(The records begins)
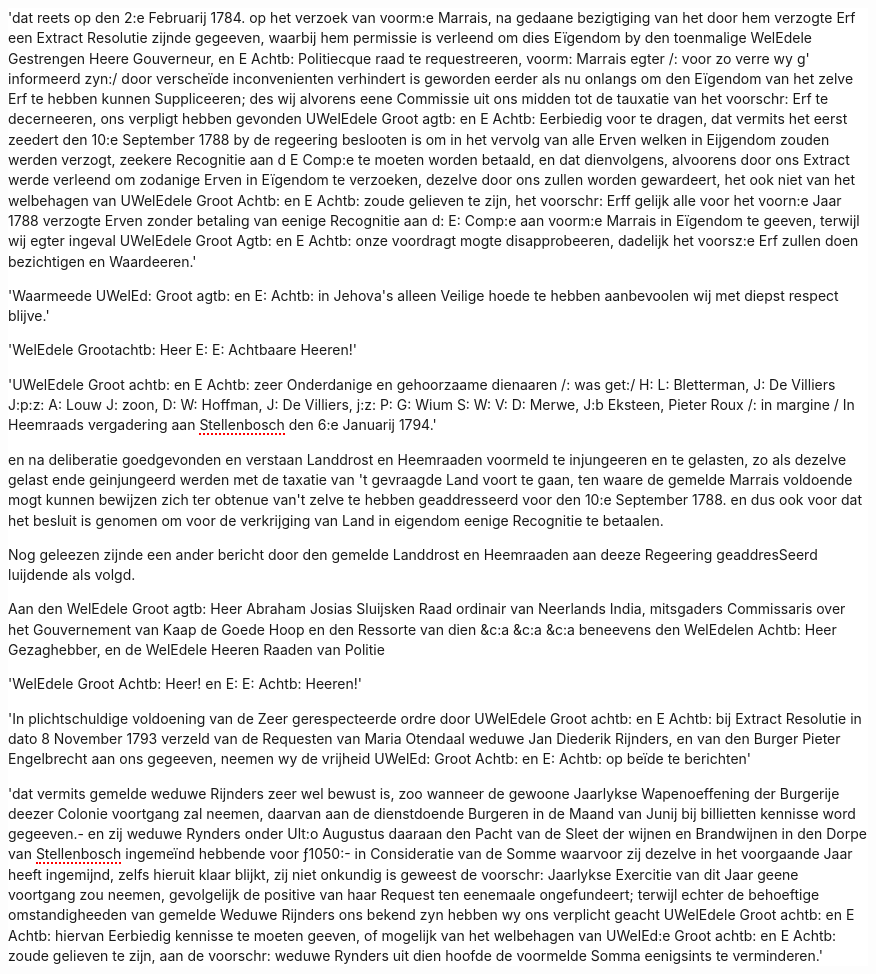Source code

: 'dat reets op den 2:e Februarij 1784. op het verzoek van voorm:e Marrais, na gedaane bezigtiging van het door hem verzogte Erf een Extract Resolutie zijnde gegeeven, waarbij hem permissie is verleend om dies Eïgendom by den toenmalige WelEdele Gestrengen Heere Gouverneur, en E Achtb: Politiecque raad te requestreeren, voorm: Marrais egter /: voor zo verre wy g' informeerd zyn:/ door verscheïde inconvenienten verhindert is geworden eerder als nu onlangs om den Eïgendom van het zelve Erf te hebben kunnen Suppliceeren; des wij alvorens eene Commissie uit ons midden tot de tauxatie van het voorschr: Erf te decerneeren, ons verpligt hebben gevonden UWelEdele Groot agtb: en E Achtb: Eerbiedig voor te dragen, dat vermits het eerst zeedert den 10:e September 1788 by de regeering beslooten is om in het vervolg van alle Erven welken in Eijgendom zouden werden verzogt, zeekere Recognitie aan d E Comp:e te moeten worden betaald, en dat dienvolgens, alvoorens door ons Extract werde verleend om zodanige Erven in Eïgendom te verzoeken, dezelve door ons zullen worden gewardeert, het ook niet van het welbehagen van UWelEdele Groot Achtb: en E Achtb: zoude gelieven te zijn, het voorschr: Erff gelijk alle voor het voorn:e Jaar 1788 verzogte Erven zonder betaling van eenige Recognitie aan d: E: Comp:e aan voorm:e Marrais in Eïgendom te geeven, terwijl wij egter ingeval UWelEdele Groot Agtb: en E Achtb: onze voordragt mogte disapprobeeren, dadelijk het voorsz:e Erf zullen doen bezichtigen en Waardeeren.'

'Waarmeede UWelEd: Groot agtb: en E: Achtb: in Jehova's alleen Veilige hoede te hebben aanbevoolen wij met diepst respect blijve.'

'WelEdele Grootachtb: Heer E: E: Achtbaare Heeren!'

'UWelEdele Groot achtb: en E Achtb: zeer Onderdanige en gehoorzaame dienaaren /: was get:/ H: L: Bletterman, J: De Villiers J:p:z: A: Louw J: zoon, D: W: Hoffman, J: De Villiers, j:z: P: G: Wium S: W: V: D: Merwe, J:b Eksteen, Pieter Roux /: in margine / In Heemraads vergadering aan <span style="border-bottom: 2px dotted #FF0000;">Stellenbosch</span> den 6:e Januarij 1794.'

en na deliberatie goedgevonden en verstaan Landdrost en Heemraaden voormeld te injungeeren en te gelasten, zo als dezelve gelast ende geinjungeerd werden met de taxatie van 't gevraagde Land voort te gaan, ten waare de gemelde Marrais voldoende mogt kunnen bewijzen zich ter obtenue van't zelve te hebben geaddresseerd voor den 10:e September 1788. en dus ook voor dat het besluit is genomen om voor de verkrijging van Land in eigendom eenige Recognitie te betaalen.

Nog geleezen zijnde een ander bericht door den gemelde Landdrost en Heemraaden aan deeze Regeering geaddresSeerd luijdende als volgd.

Aan den WelEdele Groot agtb: Heer Abraham Josias Sluijsken Raad ordinair van Neerlands India, mitsgaders Commissaris over het Gouvernement van Kaap de Goede Hoop en den Ressorte van dien &c:a &c:a &c:a beneevens den WelEdelen Achtb: Heer Gezaghebber, en de WelEdele Heeren Raaden van Politie

'WelEdele Groot Achtb: Heer! en E: E: Achtb: Heeren!'

'In plichtschuldige voldoening van de Zeer gerespecteerde ordre door UWelEdele Groot achtb: en E Achtb: bij Extract Resolutie in dato 8 November 1793 verzeld van de Requesten van Maria Otendaal weduwe Jan Diederik Rijnders, en van den Burger Pieter Engelbrecht aan ons gegeeven, neemen wy de vrijheid UWelEd: Groot Achtb: en E: Achtb: op beïde te berichten'

'dat vermits gemelde weduwe Rijnders zeer wel bewust is, zoo wanneer de gewoone Jaarlykse Wapenoeffening der Burgerije deezer Colonie voortgang zal neemen, daarvan aan de dienstdoende Burgeren in de Maand van Junij bij billietten kennisse word gegeeven.- en zij weduwe Rynders onder Ult:o Augustus daaraan den Pacht van de Sleet der wijnen en Brandwijnen in den Dorpe van <span style="border-bottom: 2px dotted #FF0000;">Stellenbosch</span> ingemeïnd hebbende voor ƒ1050:- in Consideratie van de Somme waarvoor zij dezelve in het voorgaande Jaar heeft ingemijnd, zelfs hieruit klaar blijkt, zij niet onkundig is geweest de voorschr: Jaarlykse Exercitie van dit Jaar geene voortgang zou neemen, gevolgelijk de positive van haar Request ten eenemaale ongefundeert; terwijl echter de behoeftige omstandigheeden van gemelde Weduwe Rijnders ons bekend zyn hebben wy ons verplicht geacht UWelEdele Groot achtb: en E Achtb: hiervan Eerbiedig kennisse te moeten geeven, of mogelijk van het welbehagen van UWelEd:e Groot achtb: en E Achtb: zoude gelieven te zijn, aan de voorschr: weduwe Rynders uit dien hoofde de voormelde Somma eenigsints te verminderen.'
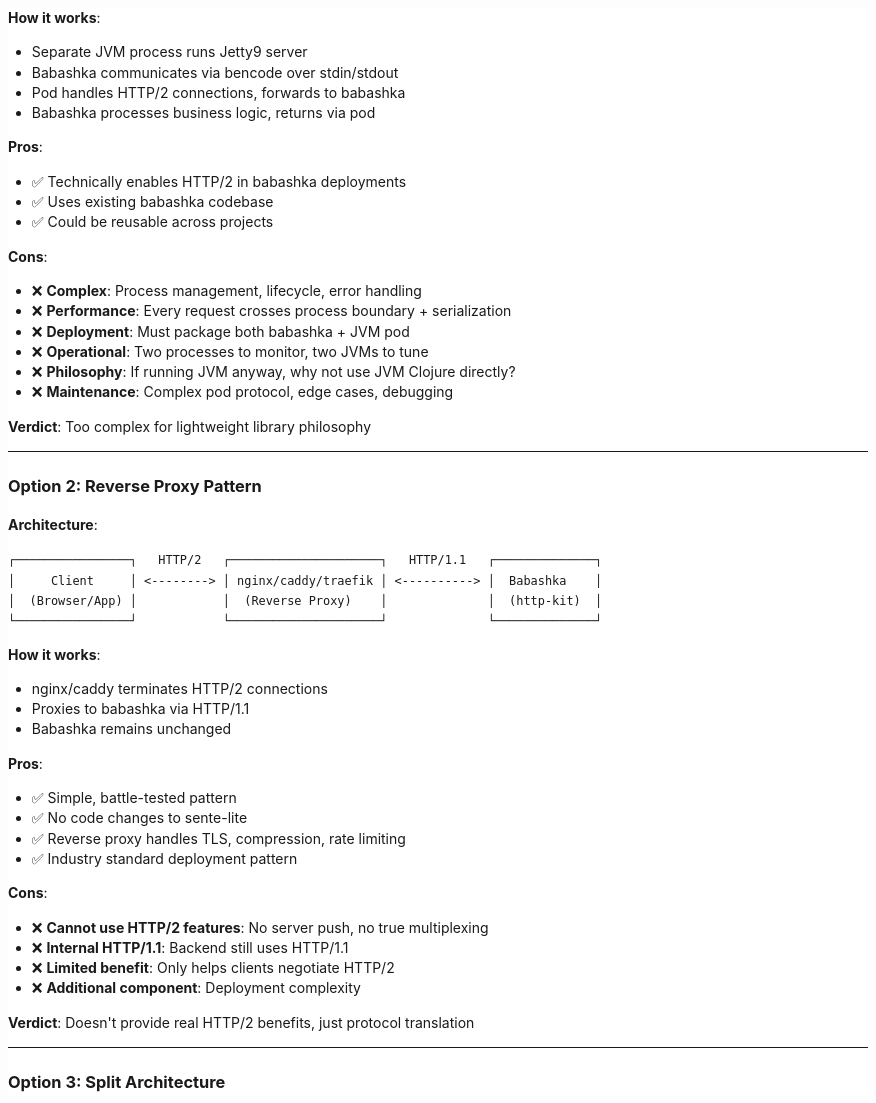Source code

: **How it works**:
- Separate JVM process runs Jetty9 server
- Babashka communicates via bencode over stdin/stdout
- Pod handles HTTP/2 connections, forwards to babashka
- Babashka processes business logic, returns via pod

**Pros**:
- ✅ Technically enables HTTP/2 in babashka deployments
- ✅ Uses existing babashka codebase
- ✅ Could be reusable across projects

**Cons**:
- ❌ **Complex**: Process management, lifecycle, error handling
- ❌ **Performance**: Every request crosses process boundary + serialization
- ❌ **Deployment**: Must package both babashka + JVM pod
- ❌ **Operational**: Two processes to monitor, two JVMs to tune
- ❌ **Philosophy**: If running JVM anyway, why not use JVM Clojure directly?
- ❌ **Maintenance**: Complex pod protocol, edge cases, debugging

**Verdict**: Too complex for lightweight library philosophy

---

### Option 2: Reverse Proxy Pattern

**Architecture**:
```
┌────────────────┐   HTTP/2   ┌─────────────────────┐   HTTP/1.1   ┌──────────────┐
│     Client     │ <--------> │ nginx/caddy/traefik │ <----------> │  Babashka    │
│  (Browser/App) │            │  (Reverse Proxy)    │              │  (http-kit)  │
└────────────────┘            └─────────────────────┘              └──────────────┘
```

**How it works**:
- nginx/caddy terminates HTTP/2 connections
- Proxies to babashka via HTTP/1.1
- Babashka remains unchanged

**Pros**:
- ✅ Simple, battle-tested pattern
- ✅ No code changes to sente-lite
- ✅ Reverse proxy handles TLS, compression, rate limiting
- ✅ Industry standard deployment pattern

**Cons**:
- ❌ **Cannot use HTTP/2 features**: No server push, no true multiplexing
- ❌ **Internal HTTP/1.1**: Backend still uses HTTP/1.1
- ❌ **Limited benefit**: Only helps clients negotiate HTTP/2
- ❌ **Additional component**: Deployment complexity

**Verdict**: Doesn't provide real HTTP/2 benefits, just protocol translation

---

### Option 3: Split Architecture
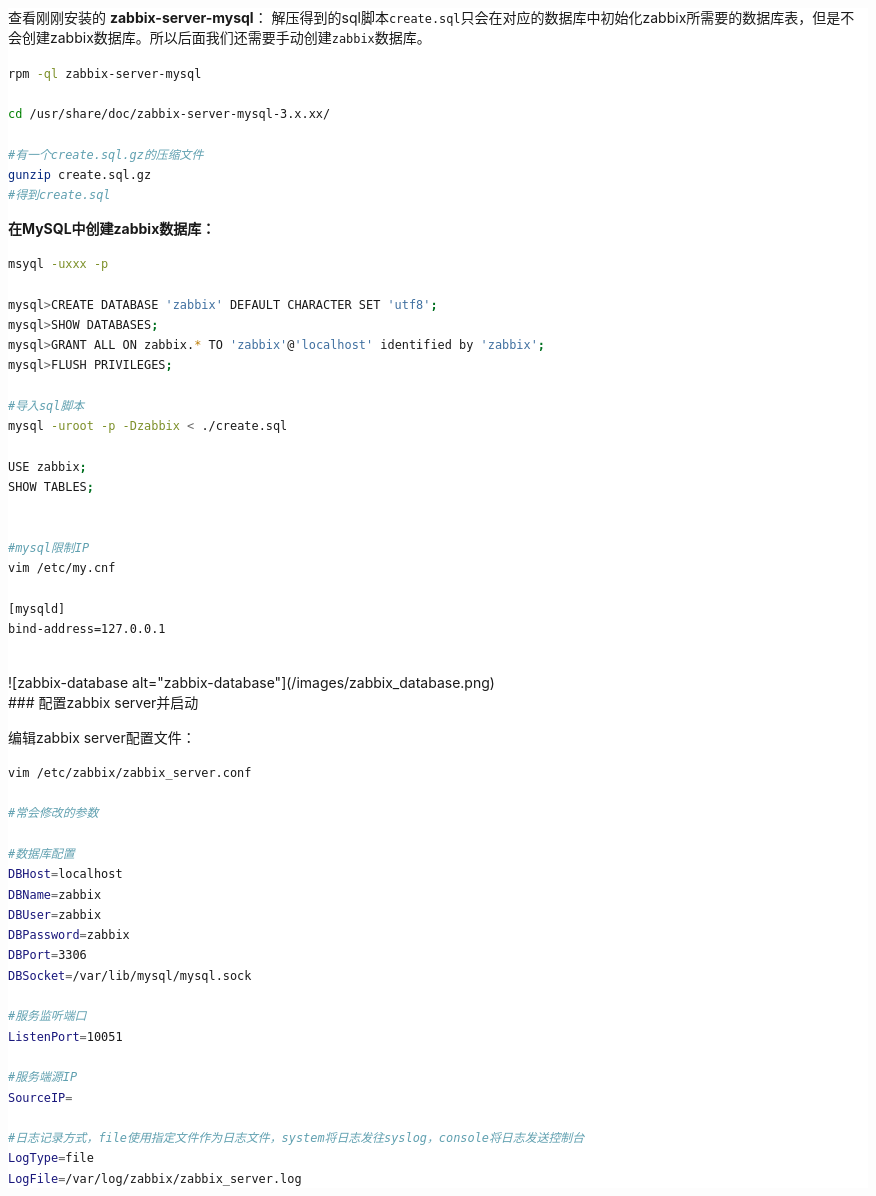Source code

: 查看刚刚安装的 **zabbix-server-mysql**：
解压得到的sql脚本`create.sql`只会在对应的数据库中初始化zabbix所需要的数据库表，但是不会创建zabbix数据库。所以后面我们还需要手动创建`zabbix`数据库。
```sh
rpm -ql zabbix-server-mysql

cd /usr/share/doc/zabbix-server-mysql-3.x.xx/

#有一个create.sql.gz的压缩文件
gunzip create.sql.gz
#得到create.sql
```

**在MySQL中创建zabbix数据库：**
```sh
msyql -uxxx -p

mysql>CREATE DATABASE 'zabbix' DEFAULT CHARACTER SET 'utf8';
mysql>SHOW DATABASES;
mysql>GRANT ALL ON zabbix.* TO 'zabbix'@'localhost' identified by 'zabbix';
mysql>FLUSH PRIVILEGES;

#导入sql脚本
mysql -uroot -p -Dzabbix < ./create.sql

USE zabbix;
SHOW TABLES;


#mysql限制IP
vim /etc/my.cnf

[mysqld]
bind-address=127.0.0.1
```

<br>
![zabbix-database alt="zabbix-database"](/images/zabbix_database.png)


<br/>
### 配置zabbix server并启动

编辑zabbix server配置文件：
```sh
vim /etc/zabbix/zabbix_server.conf

#常会修改的参数

#数据库配置
DBHost=localhost
DBName=zabbix
DBUser=zabbix
DBPassword=zabbix
DBPort=3306
DBSocket=/var/lib/mysql/mysql.sock

#服务监听端口
ListenPort=10051

#服务端源IP
SourceIP=

#日志记录方式，file使用指定文件作为日志文件，system将日志发往syslog，console将日志发送控制台
LogType=file
LogFile=/var/log/zabbix/zabbix_server.log
```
(The records ends)
▶ **Work task**
From the line containing "### Option 3: Split Architecture" to the last line of the records above, return each line exactly, both ends included, and nothing more. Leave out the pictures.

▶ **Answer below**
### Option 3: Split Architecture
Source code

: 查看刚刚安装的 **zabbix-server-mysql**：
解压得到的sql脚本`create.sql`只会在对应的数据库中初始化zabbix所需要的数据库表，但是不会创建zabbix数据库。所以后面我们还需要手动创建`zabbix`数据库。
```sh
rpm -ql zabbix-server-mysql

cd /usr/share/doc/zabbix-server-mysql-3.x.xx/

#有一个create.sql.gz的压缩文件
gunzip create.sql.gz
#得到create.sql
```

**在MySQL中创建zabbix数据库：**
```sh
msyql -uxxx -p

mysql>CREATE DATABASE 'zabbix' DEFAULT CHARACTER SET 'utf8';
mysql>SHOW DATABASES;
mysql>GRANT ALL ON zabbix.* TO 'zabbix'@'localhost' identified by 'zabbix';
mysql>FLUSH PRIVILEGES;

#导入sql脚本
mysql -uroot -p -Dzabbix < ./create.sql

USE zabbix;
SHOW TABLES;


#mysql限制IP
vim /etc/my.cnf

[mysqld]
bind-address=127.0.0.1
```

<br>
![zabbix-database alt="zabbix-database"](/images/zabbix_database.png)


<br/>
### 配置zabbix server并启动

编辑zabbix server配置文件：
```sh
vim /etc/zabbix/zabbix_server.conf

#常会修改的参数

#数据库配置
DBHost=localhost
DBName=zabbix
DBUser=zabbix
DBPassword=zabbix
DBPort=3306
DBSocket=/var/lib/mysql/mysql.sock

#服务监听端口
ListenPort=10051

#服务端源IP
SourceIP=

#日志记录方式，file使用指定文件作为日志文件，system将日志发往syslog，console将日志发送控制台
LogType=file
LogFile=/var/log/zabbix/zabbix_server.log
```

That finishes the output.